Custom Woodworx: Crafting with heart

Cobalt Designworks owners Jennifer Corio and Dave Frei

Among the quiet beauty of a suburban neighborhood in Hazel Dell lies a blue house where in its backyard sounds of sanding, hammering, and the deep smell of different types of wood such as cherry, alder, maple, oak, and pine drift from a small wood shop. 

Travis Marble
Travis Marble started Custom Woodworx out of his Hazel Dell home back in 2002. Photo: Buck Heidrick

In that shop, custom woodworks wizard Travis Marble is hard at work building a desk for his wife. Many amazing pieces of furniture have been built in this shop, such as cabinets, book cases, desks and armoires. Marble has also produced a number of outdoor items such as refinished decks and deck covers. 

Cabinets
Photo: Buck Heidrick

“I’ve always liked messing with wood,” said Marble, who transformed his passion into a small business when he opened Custom Woodworx out of his home in 2002. “My dad was a carpenter, my grandpa was a carpenter, so I guess it was kind of in my blood.”

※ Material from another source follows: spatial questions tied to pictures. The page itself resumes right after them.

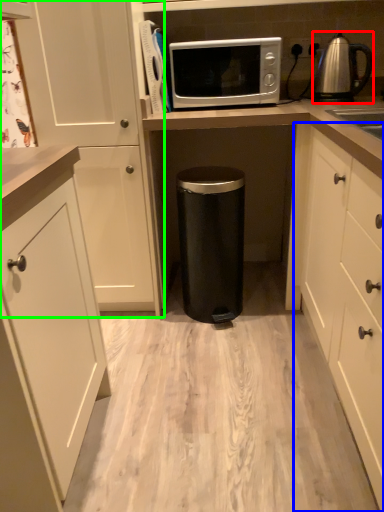
Question: Considering the real-world distances, which object is farthest from kettle (highlighted by a red box)? cabinetry (highlighted by a blue box) or cabinetry (highlighted by a green box)?

Choices:
 (A) cabinetry
 (B) cabinetry

Answer: (B)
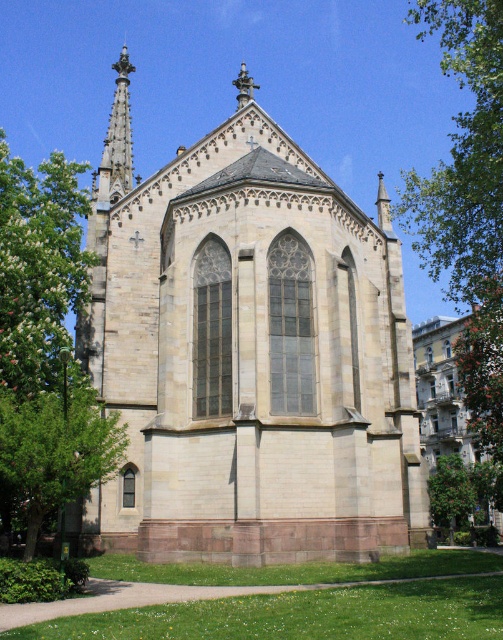
Is beige stone church at center smaller than green leafy tree at upper right?

Yes.

Is beige stone church at center below green leafy tree at upper right?

Yes, beige stone church at center is below green leafy tree at upper right.

Where is `beige stone church at center`? Image resolution: width=503 pixels, height=640 pixels. beige stone church at center is located at coordinates (252, 360).

Find the location of a particular element. This screenshot has width=503, height=640. beige stone church at center is located at coordinates (252, 360).

Is polished stone spire at upper left smaller than green leafy tree at lower right?

No.

Is polished stone spire at upper left shorter than green leafy tree at lower right?

No, polished stone spire at upper left is not shorter than green leafy tree at lower right.

Describe the element at coordinates (118, 138) in the screenshot. Image resolution: width=503 pixels, height=640 pixels. I see `polished stone spire at upper left` at that location.

Where is `polished stone spire at upper left`? polished stone spire at upper left is located at coordinates (118, 138).

Is point (78, 428) positioned in front of point (430, 509)?

Yes.

Who is positioned more to the right, green leafy tree at lower left or green leafy tree at lower right?

green leafy tree at lower right is more to the right.

Does point (27, 401) lie behind point (466, 518)?

No, it is in front of (466, 518).

Find the location of a particular element. The height and width of the screenshot is (640, 503). green leafy tree at lower left is located at coordinates (56, 448).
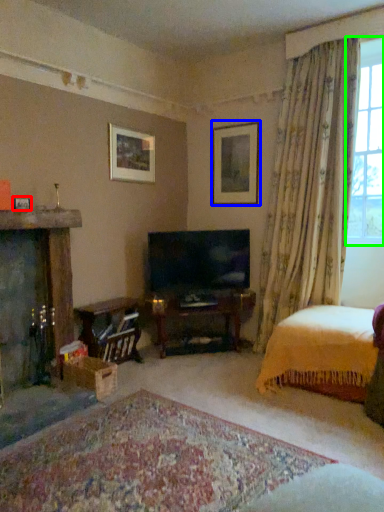
Question: Which is nearer to the picture frame (highlighted by a red box)? picture frame (highlighted by a blue box) or window (highlighted by a green box).

Choices:
 (A) picture frame
 (B) window

Answer: (A)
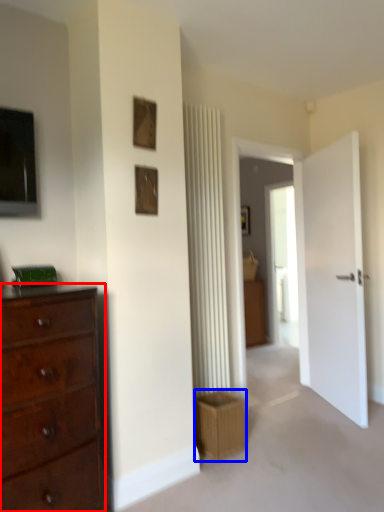
Question: Which of the following is the farthest to the observer, chest of drawers (highlighted by a red box) or crate (highlighted by a blue box)?

Choices:
 (A) chest of drawers
 (B) crate

Answer: (B)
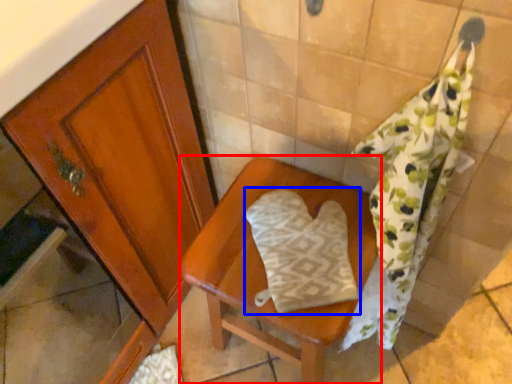
Question: Which object is further to the camera taking this photo, furniture (highlighted by a red box) or throw pillow (highlighted by a blue box)?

Marble’s early interest in woodwork began in high school and continued through some college courses in Anchorage, Alaska. For the eight years that followed, he worked as a house framer before moving to Southwest Washington.

“I got tired of people covering up my work so, you know, I was always very meticulous on my jobs and what not. I like making pretty things,” explained Marble.

“I had a partnership down here [in Vancouver], and you know how sometimes partnerships go, every once in awhile. I got out of that partnership and decided that I wanted to make furniture and cabinets and do the fine crafty stuff,” he added.

Kitchen cabinets
Photo: Buck Heidrick

Most of the projects Marble has taken on have included cabinets more than anything else, but he said he really likes to branch out of that and do more unique pieces of furniture, which he said allow him to get more creative. 

For Marble, Custom Woodworx is truly a community affair. His wife helps keep the books for the business and his kids help clean the shop. He recently completed a wood altar for the Chabad of Clark County and has done some work for their preschool as well.

After enquiring if he exports his works overseas, he responded, “No, it’s all local.”

Marble said he considers himself more of a craftsman than a carpenter, so instead of trying to compete with big box stores by creating standard looking pieces, he touts his ability to customize.

“Each piece is usually individual and most pieces are not all the same at all,” he explained, adding that his motto to clients is “creations for your space.”

If a customer doesn’t know what he or she wants, Marble said he sketches an idea of what he thinks they’re looking for, and they go from there. He also noted that customized work doesn’t have to be overly complicated.

“Some people come to me and say, ‘I see this desk here but it doesn’t fit my space. Can you resize it?’ And that’s basically what I do.”